Two interesting links floated around work in the last couple days. Both related to visualizations of information or information processes.
One was this beautiful work being done by Alex Dragulescu at MIT Media Lab where he is feeding patterns from software viruses into 3D software to create visual representations of what they 'look like'... and I have to say they are very... viroid... be sure to look at the full size images.
The other was this cool web-based chess program that shows you what the computer is thinking. Go play a game. At first you might think 'so what - this doesn't enlighten me much, it's just pretty...' but play a WHOLE game. These screenshots show how the patterns of chess evolve over the course of a single game. It's fascinating actually seeing how the huge complex patterns break up somewhat quickly into overlapping patterns of lines of attack, and then devolve into tight defensive rids and huge sweeping lines for the losing and winning sides respectively.

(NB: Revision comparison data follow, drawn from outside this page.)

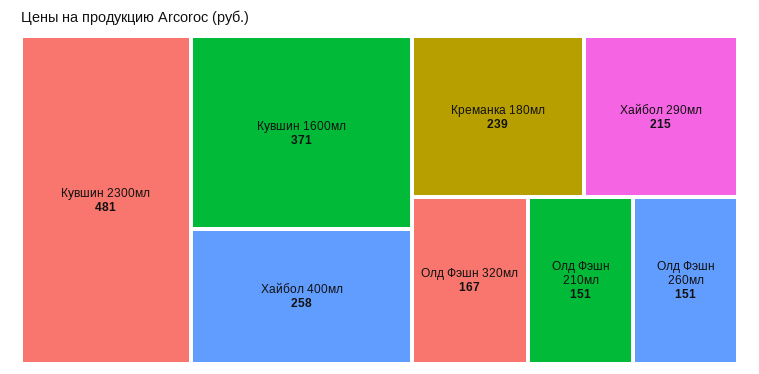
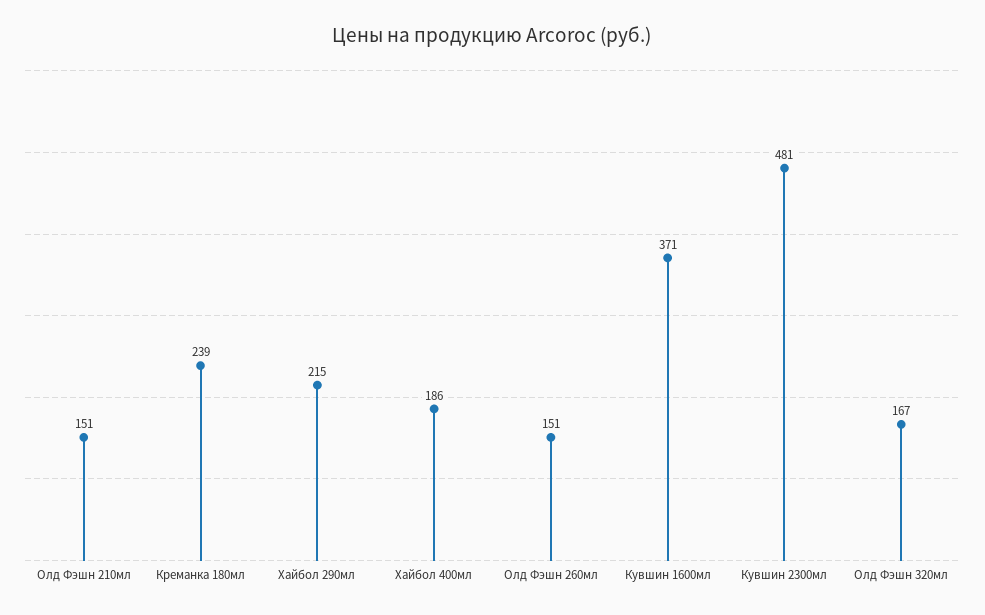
Хайбол 400мл: 258 -> 186

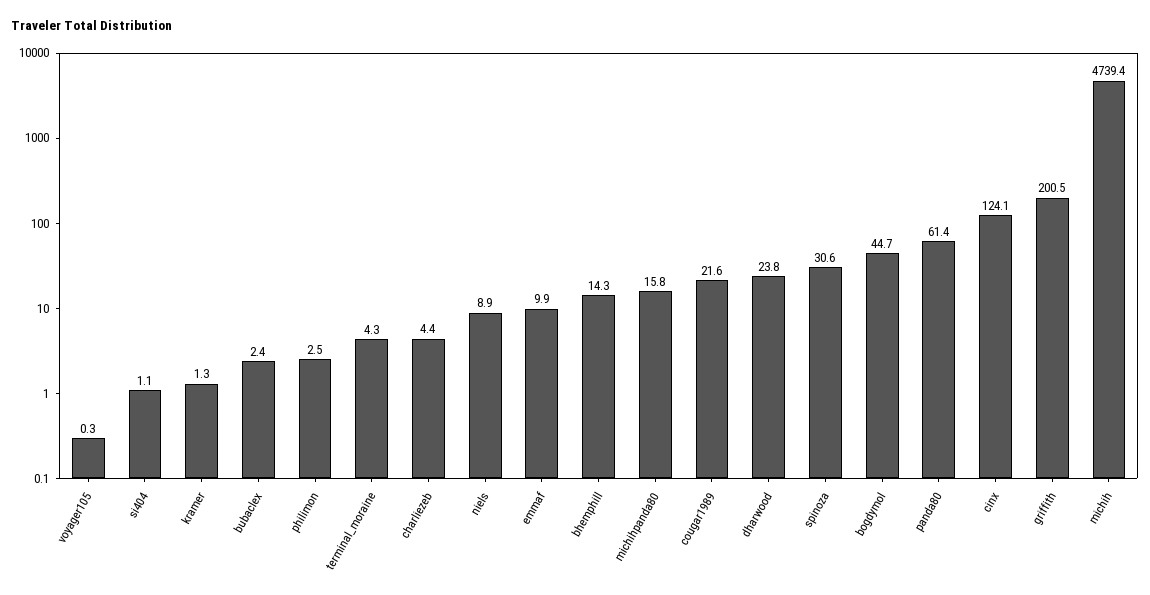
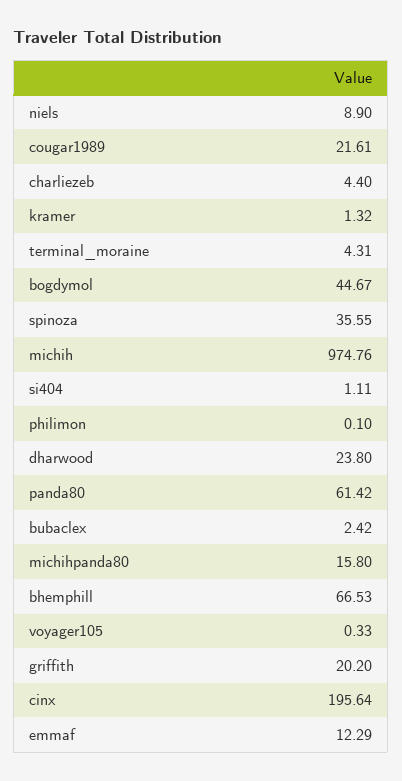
philimon: 2.5 -> 0.1
emmaf: 9.9 -> 12.29
bhemphill: 14.3 -> 66.53
spinoza: 30.6 -> 35.55
cinx: 124.1 -> 195.64
griffith: 200.5 -> 20.2
michih: 4739.4 -> 974.76

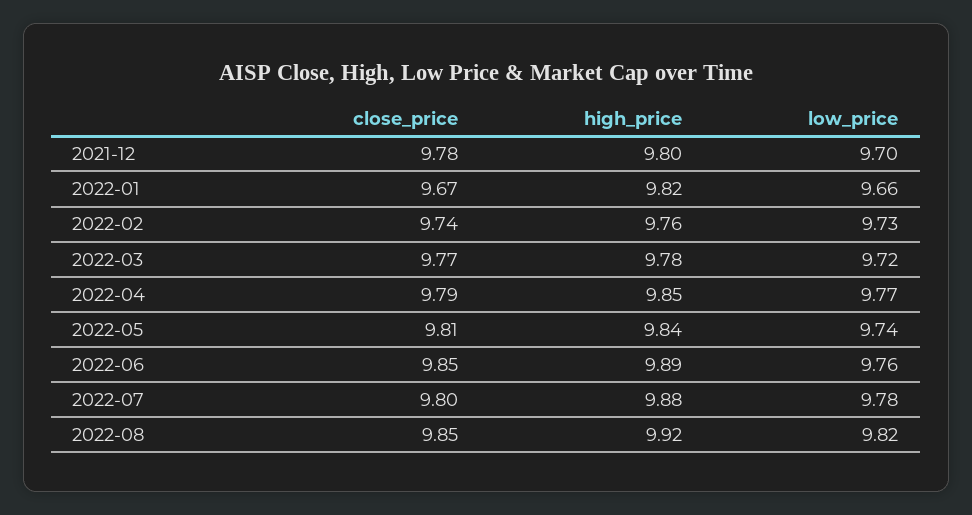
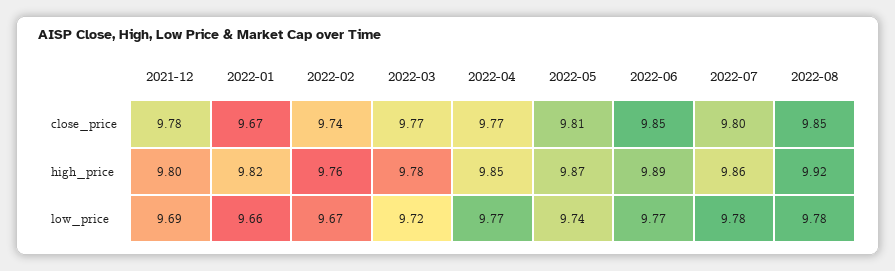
low_price, 2021-12: 9.7 -> 9.69
low_price, 2022-02: 9.73 -> 9.67
close_price, 2022-04: 9.79 -> 9.77
high_price, 2022-05: 9.84 -> 9.87
low_price, 2022-06: 9.76 -> 9.77
high_price, 2022-07: 9.88 -> 9.86
low_price, 2022-08: 9.82 -> 9.78

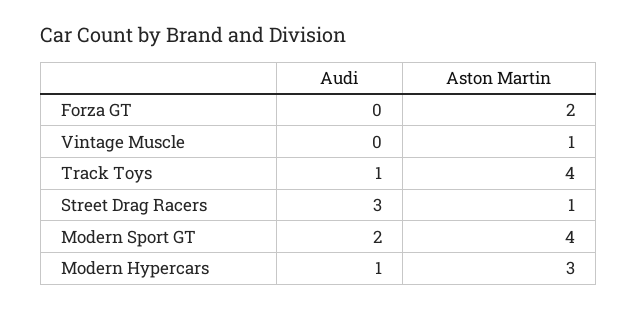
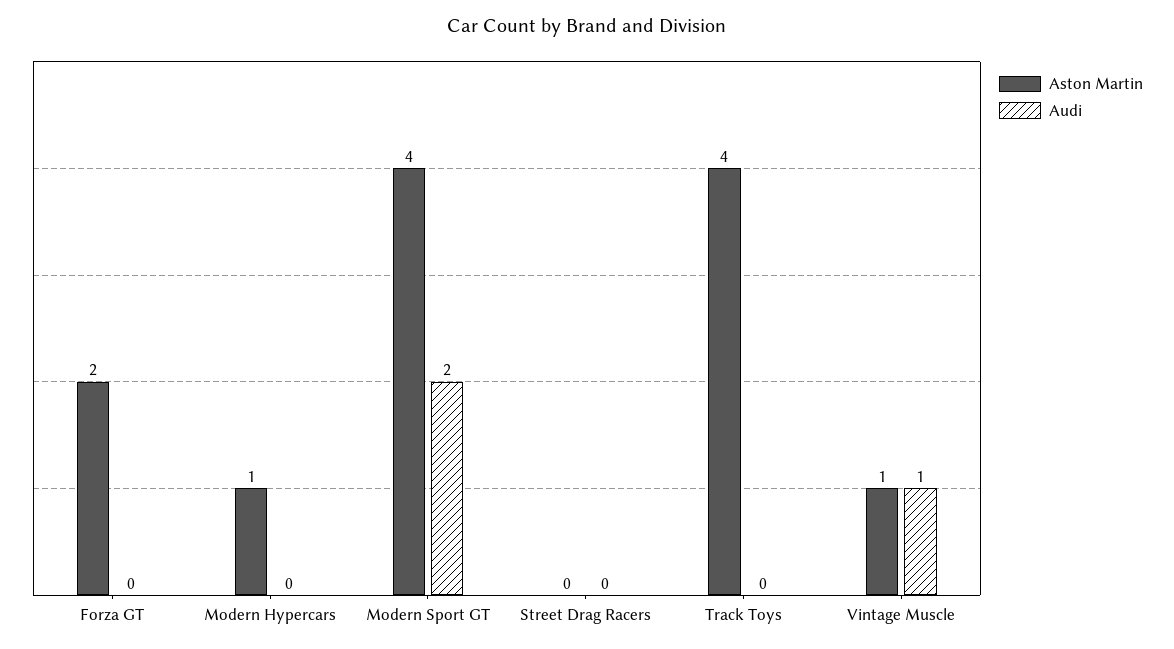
Audi, Vintage Muscle: 0 -> 1
Audi, Track Toys: 1 -> 0
Audi, Street Drag Racers: 3 -> 0
Aston Martin, Street Drag Racers: 1 -> 0
Audi, Modern Hypercars: 1 -> 0
Aston Martin, Modern Hypercars: 3 -> 1

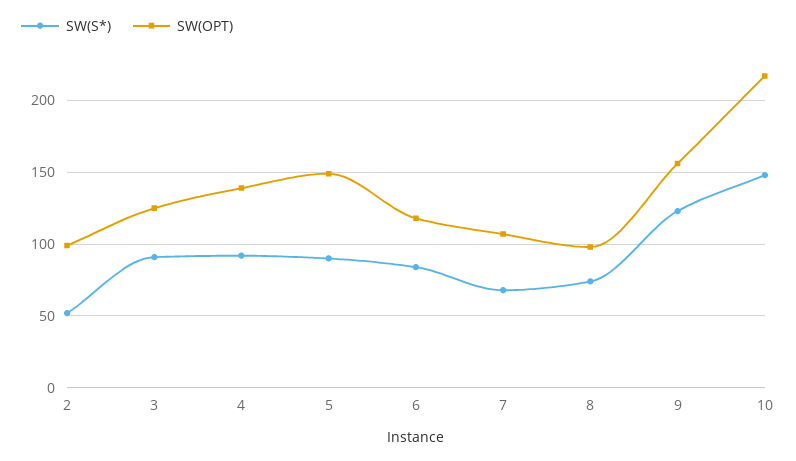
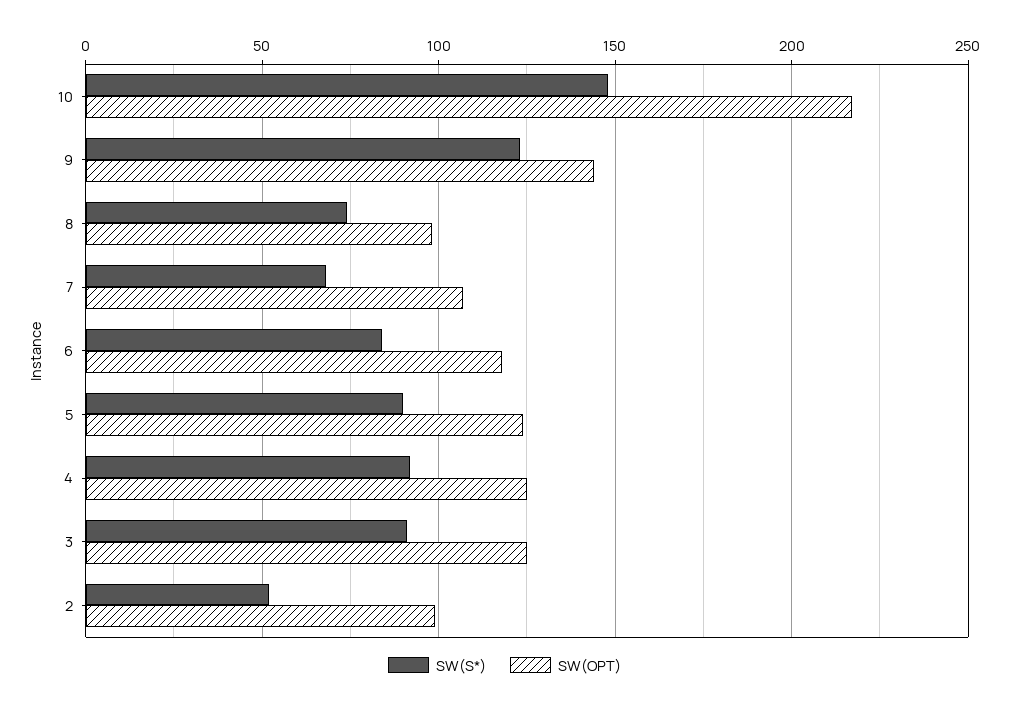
SW(OPT), 4: 140 -> 125
SW(OPT), 5: 150 -> 125
SW(OPT), 9: 155 -> 145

What I wonder is if this information would be useful in teaching certain kinds of people - people with certain ways of thinking - how to play better chess. It certainly offers an alternate abstraction of the information that we get from observing a chess board. One feature I would like is for the creator to allow you to set up any board position you like - or even to feed entire games to the brain and see the patterns for each board position. This might allow a rich and interesting analysis of classic chess games and might offer interesting insights into how and why certain strategies work. Maybe I should fire a mail off to the ChessMaster team and get them to hire this guy and integrate this. That would be cool.
Anyway - beautiful stuff - these two things made my day.